*** Opening of Page text ***

Modified object migration automation (MOMA)-based user clustering This clustering technique is used for sum rate maximization of the RIS-based NOMA in [49]. In MOMA, they are grouping the number of users into equal-sized clusters. Typically, in NOMA, user clustering is one of the primary problems because a single resource block can only handle a few mobile users. The users are grouped based on their strengths to solve this issue. As a result, if two users are from the same group, we must eliminate their pairs because in NOMA, one user should be strong, and the other should be weak. User clustering is based on their placements and the channel conditions to increase user partitioning performance [49]. The main elements of the proposed clustering technique are mentioned below.

• Initialize K actions

• Initialize states for each action

• Reward is awarded according to the action

Coalition game approach-based user clustering A coalition game examines players’ cooperative actions that have been widely used to solve clustering issues [54, 55]. The goal of the coalition game is to establish a durable coalition structure based on the merge and split rule. All players in the game must follow these rules strictly and gain benefits to join the coalition. This approach provides fast coverage, especially in a distributed environment. Furthermore, if many users are examined, the coalition game permits the size of a NOMA cluster to be adjustable in the user’s clustering process [50]. The network has three most used games: (1) Matching games, (2) Stackelberg games, and (3) Coalition games. In [55], a coalition game approach was proposed for implementation in wireless sensor networks. The following three points should be addressed while developing a coalition-forming algorithm [55] for a specific application) the order should be correct, 2) Rules for modifying partitioning, and 3) determining the partition’s stability. The main objective of this approach is to distribute gains from the cooperation between the players fairly, but these gains are assigned at the cost of the forming coalition. A sequential game-based algorithm (SGA) is proposed for solving the user clustering game [53].[59]. The joint user clustering with power allocation is optimized using the Stackelberg game. There are two cases to be considered to improve the sum rate of the network with different rate requirements. In this proposed algorithm, participants are rigidly ranked and strategist based on their positions. The sequence of steps mentioned in [56] for the sequential game is as follows.

*** Close of Page text ***
*** Opening of Records shown ***

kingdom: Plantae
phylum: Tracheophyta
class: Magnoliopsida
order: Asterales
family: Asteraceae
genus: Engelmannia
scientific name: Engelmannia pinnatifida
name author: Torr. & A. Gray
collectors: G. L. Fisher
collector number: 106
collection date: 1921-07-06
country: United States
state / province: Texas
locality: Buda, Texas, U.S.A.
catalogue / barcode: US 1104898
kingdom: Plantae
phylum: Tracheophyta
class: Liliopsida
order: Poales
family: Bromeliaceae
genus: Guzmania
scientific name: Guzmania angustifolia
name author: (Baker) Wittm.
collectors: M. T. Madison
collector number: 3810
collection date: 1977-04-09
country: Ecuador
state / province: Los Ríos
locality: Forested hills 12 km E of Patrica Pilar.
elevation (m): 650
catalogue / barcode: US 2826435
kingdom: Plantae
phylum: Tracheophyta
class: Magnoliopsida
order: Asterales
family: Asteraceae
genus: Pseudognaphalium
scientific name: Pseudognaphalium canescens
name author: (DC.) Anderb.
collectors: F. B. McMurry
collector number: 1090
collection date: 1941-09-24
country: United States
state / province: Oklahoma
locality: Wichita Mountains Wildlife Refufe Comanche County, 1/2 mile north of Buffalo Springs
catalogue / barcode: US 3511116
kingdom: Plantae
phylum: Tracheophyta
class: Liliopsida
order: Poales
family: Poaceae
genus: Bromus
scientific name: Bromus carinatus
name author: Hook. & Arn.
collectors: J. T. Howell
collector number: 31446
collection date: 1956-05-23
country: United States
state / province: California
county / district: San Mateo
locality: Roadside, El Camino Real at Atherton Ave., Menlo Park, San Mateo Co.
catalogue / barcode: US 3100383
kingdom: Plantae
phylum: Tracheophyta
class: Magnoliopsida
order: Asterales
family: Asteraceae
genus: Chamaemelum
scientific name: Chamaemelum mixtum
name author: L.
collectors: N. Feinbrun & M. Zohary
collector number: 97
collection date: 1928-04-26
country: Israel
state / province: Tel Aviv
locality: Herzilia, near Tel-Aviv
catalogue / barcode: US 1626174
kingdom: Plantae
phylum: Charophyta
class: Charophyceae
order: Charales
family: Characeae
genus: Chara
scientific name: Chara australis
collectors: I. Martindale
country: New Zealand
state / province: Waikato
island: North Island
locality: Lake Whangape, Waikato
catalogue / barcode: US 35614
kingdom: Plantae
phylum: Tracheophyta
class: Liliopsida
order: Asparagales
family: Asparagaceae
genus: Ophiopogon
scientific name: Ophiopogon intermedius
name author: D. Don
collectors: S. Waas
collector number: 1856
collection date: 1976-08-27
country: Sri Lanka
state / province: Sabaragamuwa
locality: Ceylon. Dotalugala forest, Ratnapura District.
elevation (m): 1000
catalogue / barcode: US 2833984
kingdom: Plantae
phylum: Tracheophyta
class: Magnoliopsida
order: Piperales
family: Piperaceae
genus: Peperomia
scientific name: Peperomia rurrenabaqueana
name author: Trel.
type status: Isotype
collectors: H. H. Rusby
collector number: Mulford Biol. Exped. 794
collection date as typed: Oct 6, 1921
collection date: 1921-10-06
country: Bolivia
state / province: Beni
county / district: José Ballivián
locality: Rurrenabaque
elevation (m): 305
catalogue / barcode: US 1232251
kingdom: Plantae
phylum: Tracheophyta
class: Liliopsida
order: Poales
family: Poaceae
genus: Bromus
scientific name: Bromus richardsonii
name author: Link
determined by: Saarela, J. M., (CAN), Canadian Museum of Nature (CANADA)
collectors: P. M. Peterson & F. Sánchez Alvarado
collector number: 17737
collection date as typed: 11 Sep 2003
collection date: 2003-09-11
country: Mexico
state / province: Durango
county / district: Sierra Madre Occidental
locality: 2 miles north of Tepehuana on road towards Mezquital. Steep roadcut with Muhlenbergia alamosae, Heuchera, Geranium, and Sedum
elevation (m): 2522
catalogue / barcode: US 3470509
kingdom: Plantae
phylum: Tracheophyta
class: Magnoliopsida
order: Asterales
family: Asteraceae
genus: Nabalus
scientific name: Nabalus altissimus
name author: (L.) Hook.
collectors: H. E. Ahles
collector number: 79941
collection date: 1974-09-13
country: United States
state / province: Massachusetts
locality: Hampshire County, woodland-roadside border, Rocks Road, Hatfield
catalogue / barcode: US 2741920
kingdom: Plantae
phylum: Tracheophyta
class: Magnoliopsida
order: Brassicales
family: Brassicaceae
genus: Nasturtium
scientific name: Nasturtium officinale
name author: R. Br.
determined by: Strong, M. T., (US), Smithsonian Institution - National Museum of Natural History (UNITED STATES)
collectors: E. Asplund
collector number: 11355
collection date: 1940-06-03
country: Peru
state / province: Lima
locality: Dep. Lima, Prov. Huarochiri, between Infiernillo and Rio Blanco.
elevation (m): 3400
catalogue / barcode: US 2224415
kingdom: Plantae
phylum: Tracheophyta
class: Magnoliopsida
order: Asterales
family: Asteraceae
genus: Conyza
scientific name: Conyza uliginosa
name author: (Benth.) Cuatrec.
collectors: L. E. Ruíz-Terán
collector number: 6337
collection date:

*** Close of Records shown ***

The task
In the page text on user clustering, what rule is the coalition game's durable coalition structure based on?

Answer for this exercise
The merge and split rule.